# [CONSEGNA]
Secondo il brano fornito, in quali giorni si sono tenuti gli Esercizi spirituali nel Duomo di Milano?

# [BRANO FORNITO]
::::::

Presentiamo alcuni stralci del testo Mio Signore e mio Dio! che raccoglie gli interventi di don Bruno Maggioni in occasione degli Esercizi spirituali tenutisi nel Duomo di Milano, nei giorni 20-21-22 novembre 2000 alla presenza di migliaia di giovani della diocesi ambrosiana in occasione dell’inizio del cammino “Sentinelle del mattino”.

Il libro – con la raccolta integrale degli interventi e due lettere scritte ai giovani dall’Arcivescovo di Milano, Carlo Maria Martini – è stato pubblicato dall’editrice In dialogo (via S. Antonio 5, Milano) ed è disponibile presso tutte le librerie cattoliche (prezzo di copertina £ 11.000), nonché presso la libreria stessa di via S. Antonio 5, che – su richiesta – può anche inviarlo direttamente a casa agli interessati (tel. 02.58391348).

 

"Sentinelle del mattino"

Bruno Maggioni, “MIO SIGNORE E MIO DIO!”

L’incontro che cambia la vita 

L’INCONTRO

“Venite e vedrete”

Un incontro “per caso”

::::::

# [DATI FORNITI]

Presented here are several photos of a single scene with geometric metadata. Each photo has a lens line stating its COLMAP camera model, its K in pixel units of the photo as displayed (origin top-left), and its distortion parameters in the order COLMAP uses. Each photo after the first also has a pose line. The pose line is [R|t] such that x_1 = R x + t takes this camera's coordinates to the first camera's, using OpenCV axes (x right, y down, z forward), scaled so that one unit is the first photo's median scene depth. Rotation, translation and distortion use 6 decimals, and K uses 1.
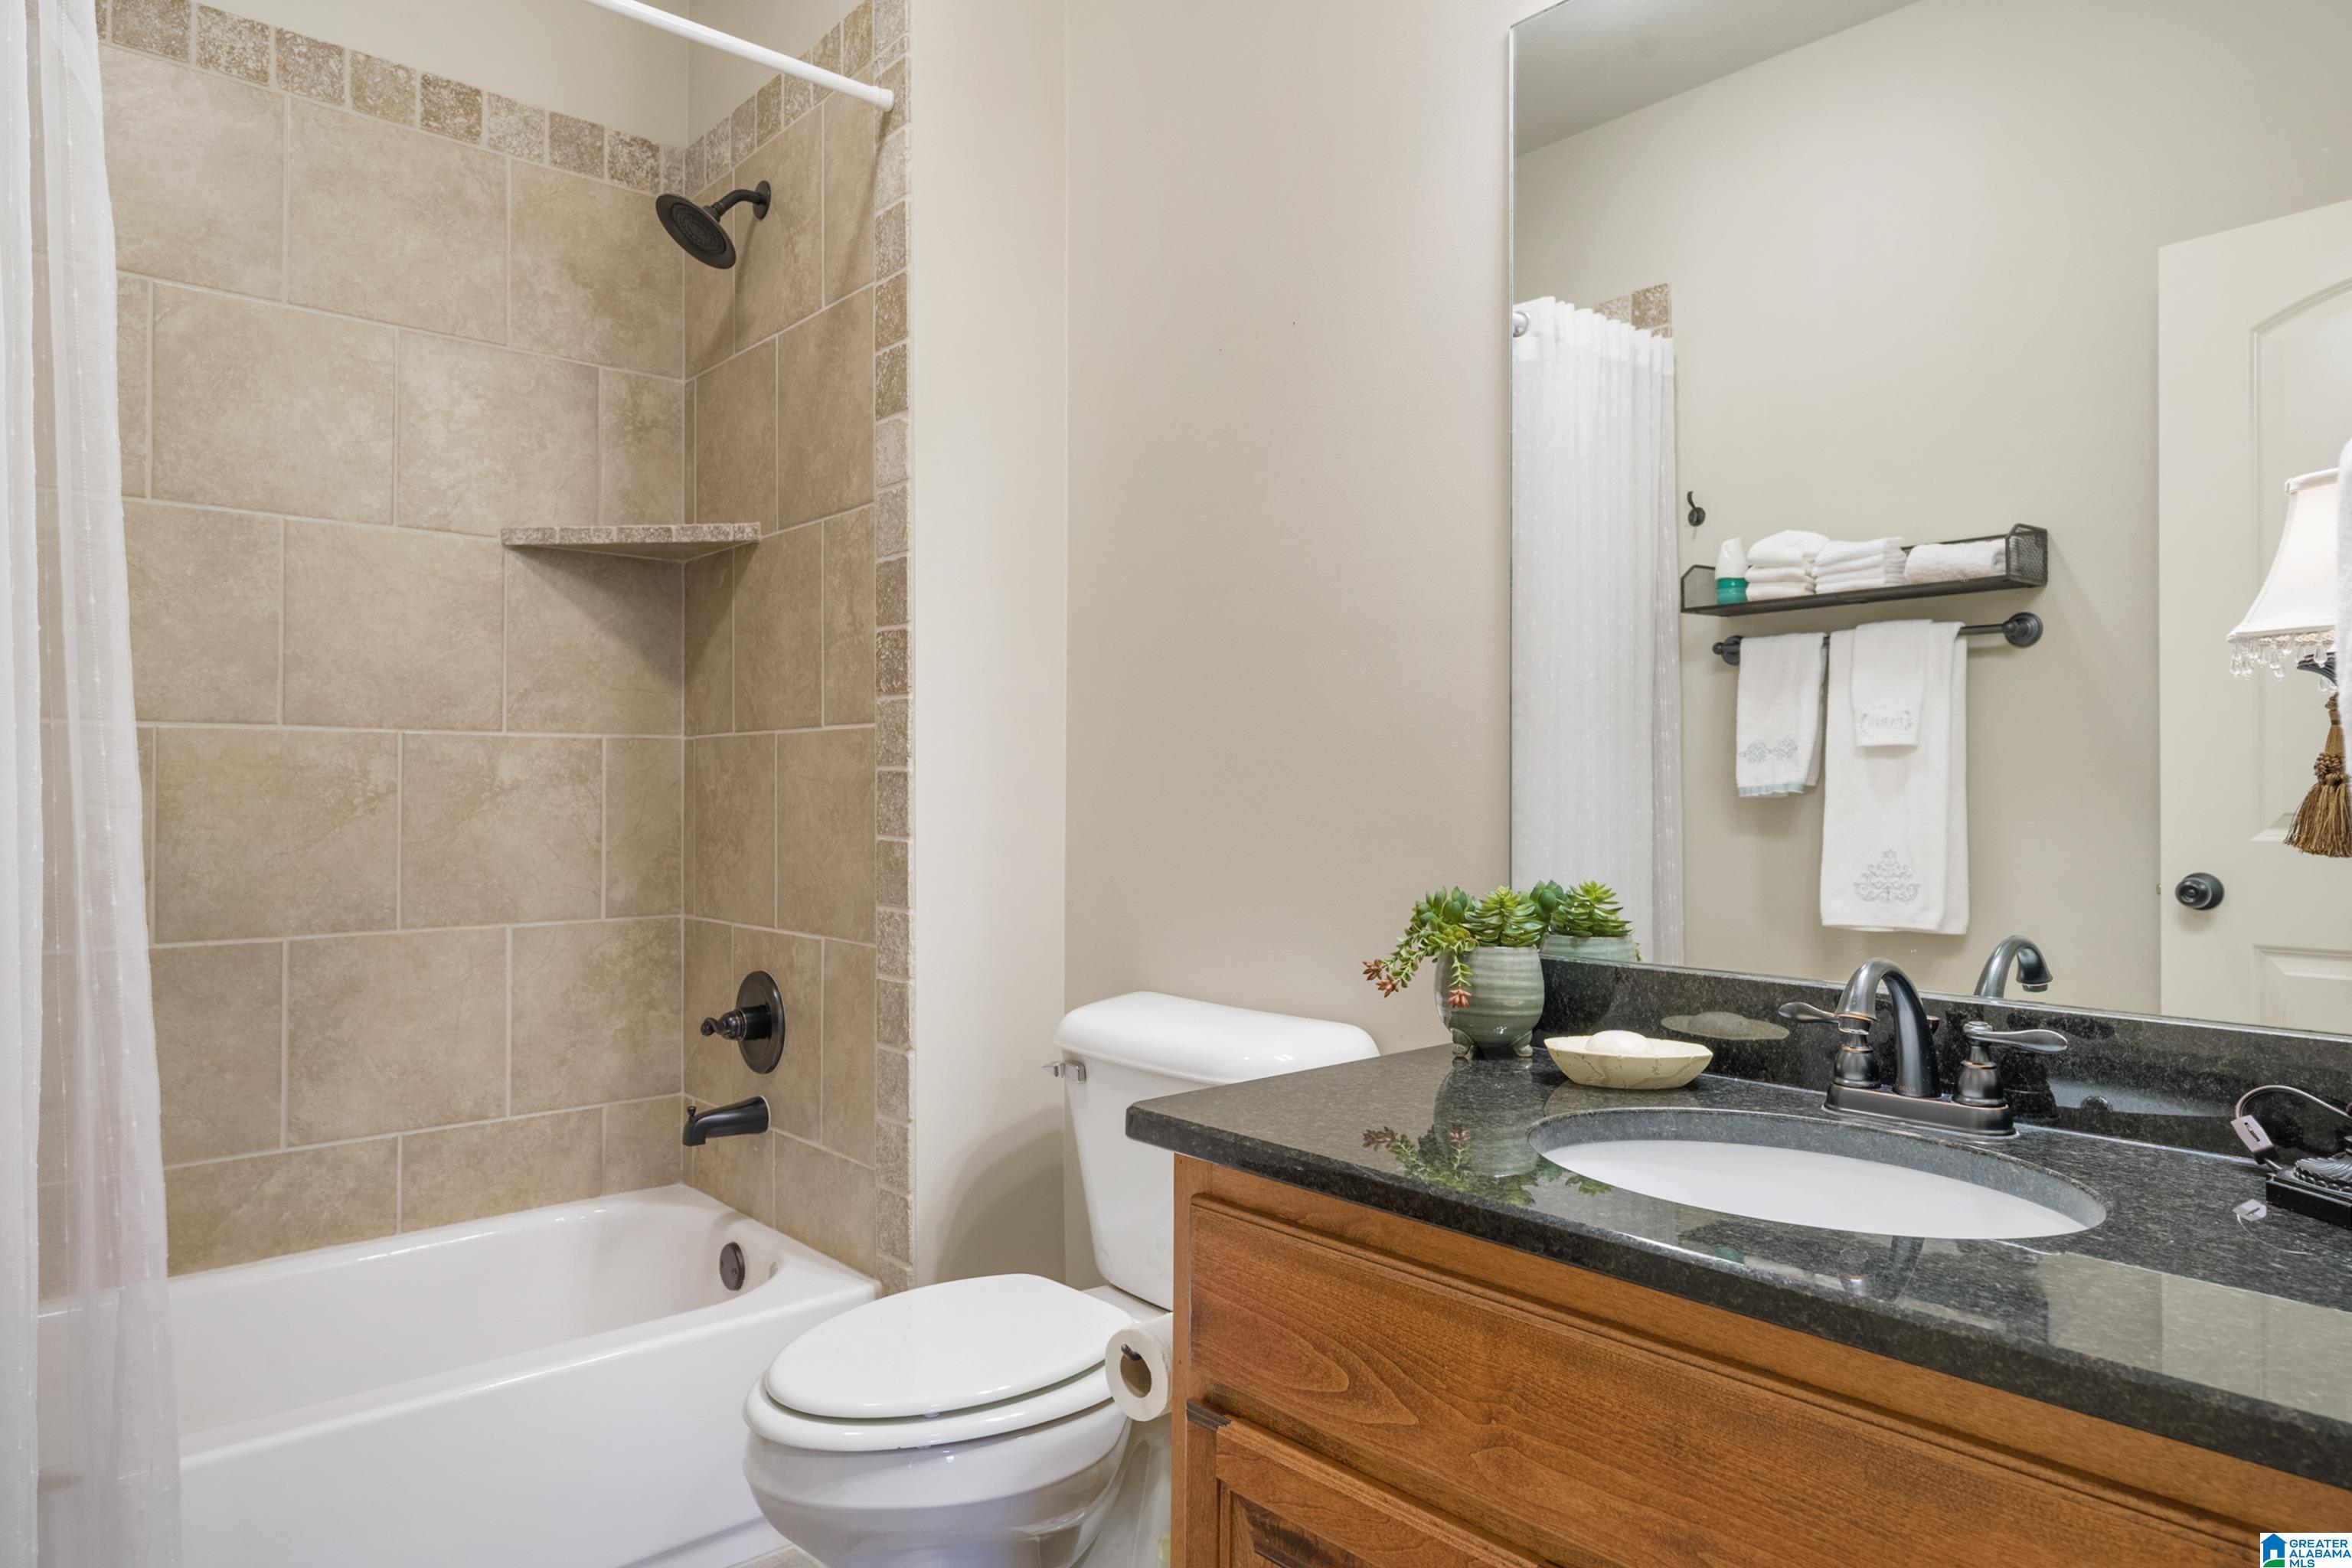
lens RADIAL K [[1444.4, 0, 1174.1], [0, 1444.4, 787.6], [0, 0, 1]] dist [0.001218, 0.005968]
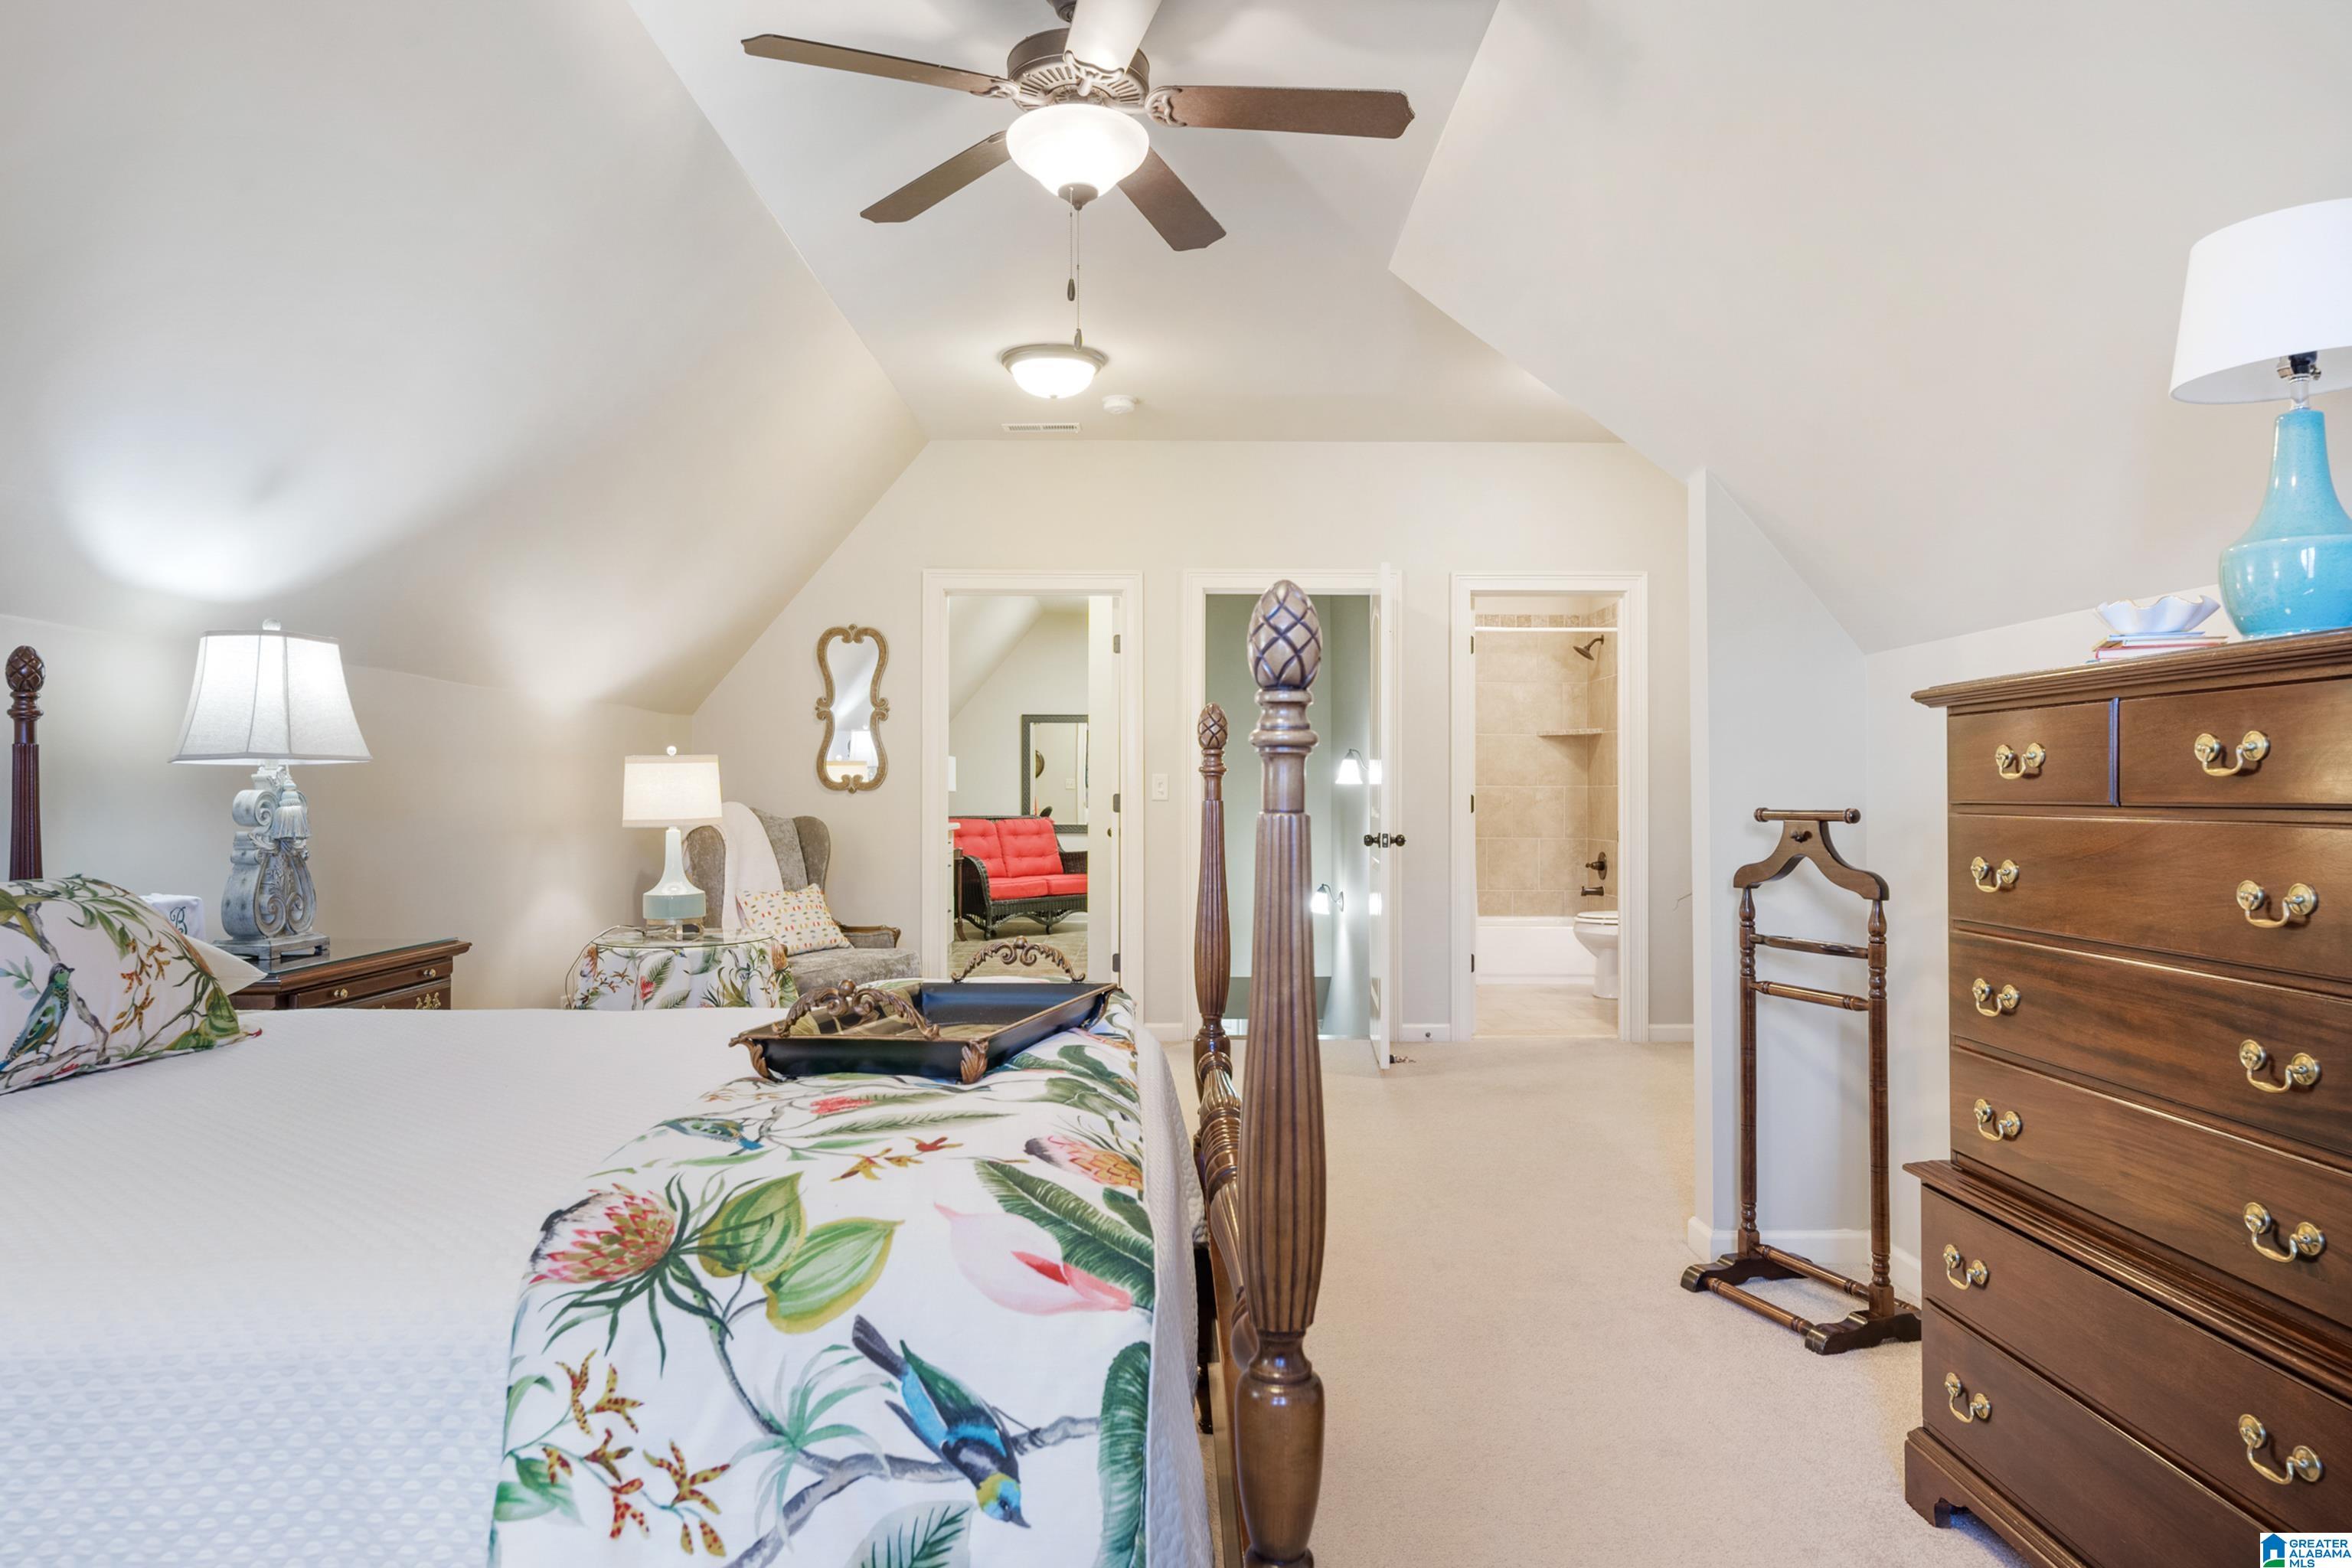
lens RADIAL K [[1444.4, 0, 1176.9], [0, 1444.4, 786.1], [0, 0, 1]] dist [0.001218, 0.005968]
pose [[0.757739, -0.003637, -0.652548, 1.247888], [0.003852, 0.999992, -0.001101, -0.038377], [0.652547, -0.001680, 0.757747, -2.402094]]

::::::

# [RISULTATO ESERCIZIO]
Nei giorni 20, 21 e 22 novembre 2000.